▸ Assignment: Would you return, word for word, the lines of the data below from the line with "Remembered my recharge cables today." through the line with "but can work on their own", and no others?

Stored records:
########################################

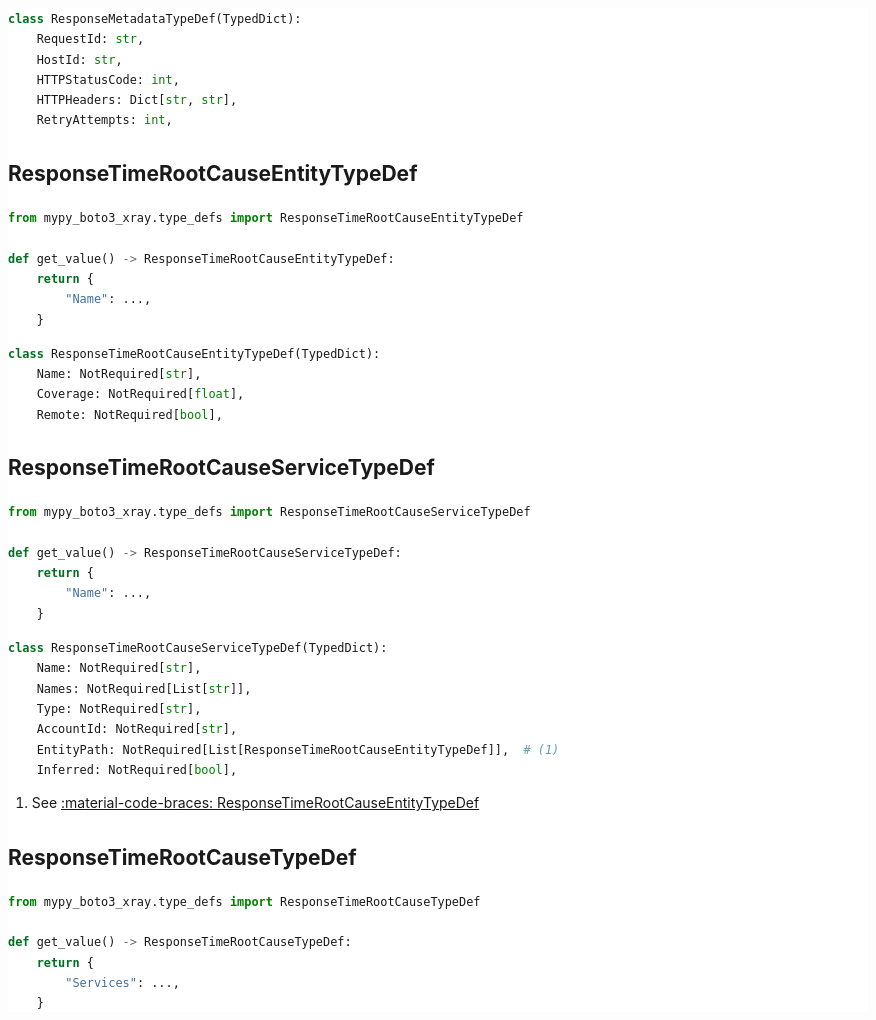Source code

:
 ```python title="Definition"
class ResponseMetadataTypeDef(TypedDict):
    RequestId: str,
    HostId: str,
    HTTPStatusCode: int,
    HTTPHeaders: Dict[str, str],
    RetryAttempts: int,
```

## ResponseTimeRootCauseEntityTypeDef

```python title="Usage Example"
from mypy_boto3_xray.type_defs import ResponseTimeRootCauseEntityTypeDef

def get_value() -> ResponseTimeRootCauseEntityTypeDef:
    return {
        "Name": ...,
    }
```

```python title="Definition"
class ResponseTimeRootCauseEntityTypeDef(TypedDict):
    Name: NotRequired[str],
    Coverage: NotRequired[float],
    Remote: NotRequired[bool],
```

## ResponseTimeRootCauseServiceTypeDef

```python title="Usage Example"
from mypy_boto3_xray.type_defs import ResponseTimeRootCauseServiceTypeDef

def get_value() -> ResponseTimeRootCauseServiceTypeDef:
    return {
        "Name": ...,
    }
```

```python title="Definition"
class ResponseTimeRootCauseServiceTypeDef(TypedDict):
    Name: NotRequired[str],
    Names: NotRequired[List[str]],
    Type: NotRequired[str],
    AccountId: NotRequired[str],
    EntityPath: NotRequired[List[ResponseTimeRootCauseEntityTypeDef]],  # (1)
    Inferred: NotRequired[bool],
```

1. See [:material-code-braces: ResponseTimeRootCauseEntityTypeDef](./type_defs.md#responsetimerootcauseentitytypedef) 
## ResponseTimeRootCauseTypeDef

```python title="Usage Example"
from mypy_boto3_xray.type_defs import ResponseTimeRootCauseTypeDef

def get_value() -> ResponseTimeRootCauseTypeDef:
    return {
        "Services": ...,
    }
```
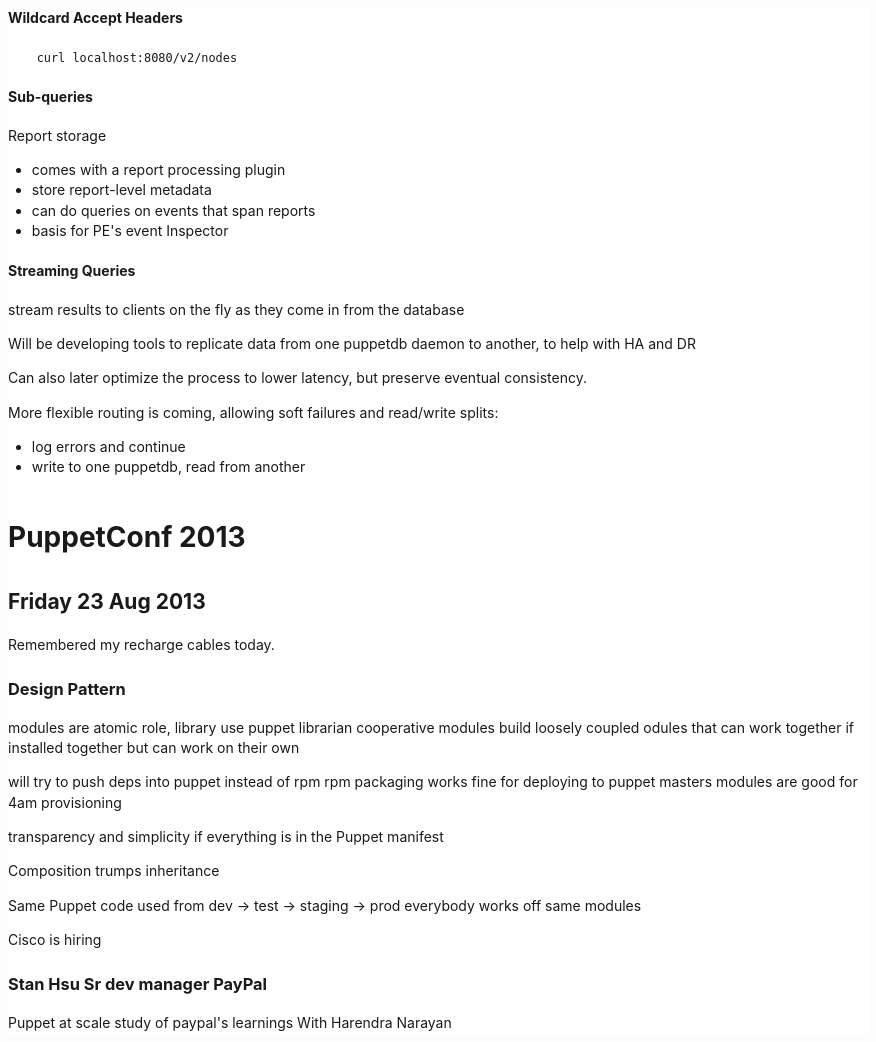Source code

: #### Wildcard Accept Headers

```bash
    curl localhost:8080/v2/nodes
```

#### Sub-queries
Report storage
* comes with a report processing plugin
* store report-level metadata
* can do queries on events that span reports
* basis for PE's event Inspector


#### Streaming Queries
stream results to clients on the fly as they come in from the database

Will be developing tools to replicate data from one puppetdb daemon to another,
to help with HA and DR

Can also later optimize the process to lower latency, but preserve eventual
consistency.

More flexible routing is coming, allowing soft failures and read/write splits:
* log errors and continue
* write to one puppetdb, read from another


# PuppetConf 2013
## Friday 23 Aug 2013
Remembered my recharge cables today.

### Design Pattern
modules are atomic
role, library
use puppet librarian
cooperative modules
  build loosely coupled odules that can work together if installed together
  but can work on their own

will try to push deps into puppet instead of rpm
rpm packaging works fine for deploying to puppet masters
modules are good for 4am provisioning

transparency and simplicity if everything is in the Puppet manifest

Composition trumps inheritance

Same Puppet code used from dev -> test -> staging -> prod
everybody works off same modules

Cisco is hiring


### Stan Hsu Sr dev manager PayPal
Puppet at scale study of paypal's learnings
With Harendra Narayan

########################################

▸ Output below:
Remembered my recharge cables today.

### Design Pattern
modules are atomic
role, library
use puppet librarian
cooperative modules
  build loosely coupled odules that can work together if installed together
  but can work on their own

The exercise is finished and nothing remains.